The serious expression only emphasized his devious and built-in villainy. “Michael, I’ve never had any peace and quiet in the whole of my life, so I don’t think anybody else has any right to it. Peace and quiet is a snare and a delusion, a most dangerous and unprofitable state. For one thing, no wise man who’d stumbled into peace and quiet ought to hope for it to last forever. Another thing is, he hasn’t even got any right to expect it at all. And if he even imagines he’s living in peace and quiet he’s a menace to his fellow men who would rightly want to deprive him of it, and commit mischief they shouldn’t have been tempted by his peace and quiet to indulge in. Not only that, but the man who’s found peace and quiet is a menace, and to his family as well if he’s got one. And not only that, again, whenever I think I deserve a spell of peace and quiet I pull myself together and make for the hills. Is there anymore tea in that pot? Talking makes me dry.”

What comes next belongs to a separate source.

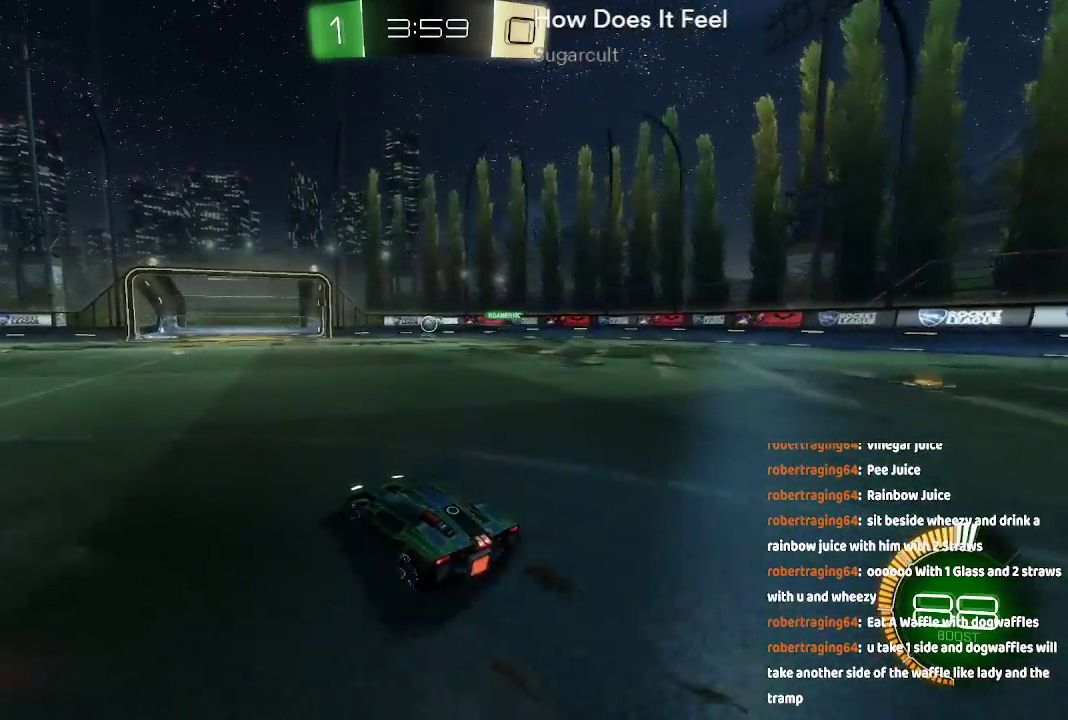
{"buttons": ["A"], "left_stick": "center", "right_stick": "center", "events": [[50, "left_stick", "right"], [167, "left_stick", "center"], [250, "A", "down"]]}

“I’ll mash another, after you’ve told me why you’re here.”
“That’s what I’m doing. I got a bit tired of London, so jumped on the train to Upper Mayhem, thinking I’d find you there. Oh, I know all about London being a continent you never need to leave, and that if you’re tired of London you’re tired of life. Doctor Johnson said that, didn’t he? He said so much he must have been a real motormouth. But there are times when even I want a break from the Smoke, so I thought I’d call on you, and I was very disappointed to find you weren’t there. All I could do was put two and two together and decide you were keeping out of the way of the Green Toe Gang, which led me here.”
I stood up to boil more water. “The quality of your intuition is so good it worries me.”
“And well it may because, Michael, I’ve got news for you. You can’t escape the Green Toe Gang so easily. You must clear out of here, because they’re on to you. When I got to Upper Mayhem I didn’t breeze in there like any old tyro, because there was a car outside I knew wasn’t yours. I went through the gate and up to the house as silent as a cloth-footed fly, and when I looked through the window I saw Clegg tied to a chair, with two of the worst villains about to bludgeon him over the head. Poor Clegg was as white as whitewash. I don’t know what he’d told them already, but he didn’t need to say anymore, because the Campbells had come.
“You remember that gun from Greece you wanted me to throw away? I don’t like throwing things away when I think they might come in handy. I had it with me, and kicked the door in before they could reach for their shooters. I hadn’t had such a time since that little set-to in Greece. What a good day for the infantry! I had them so well covered it looked as if they were about to mess themselves, because by the state of my face they could see I wouldn’t stand any nonsense. I made them put their guns on the table, and after I’d booted them out I left a pistol for Clegg in case they were daft enough to come back. Not that I think they will in a hurry, because Clegg was in the Home Guard as a lad during the War and knows how to use firearms. The other gun I brought for you is at the bottom of my pack. I’ll pull it out in a bit.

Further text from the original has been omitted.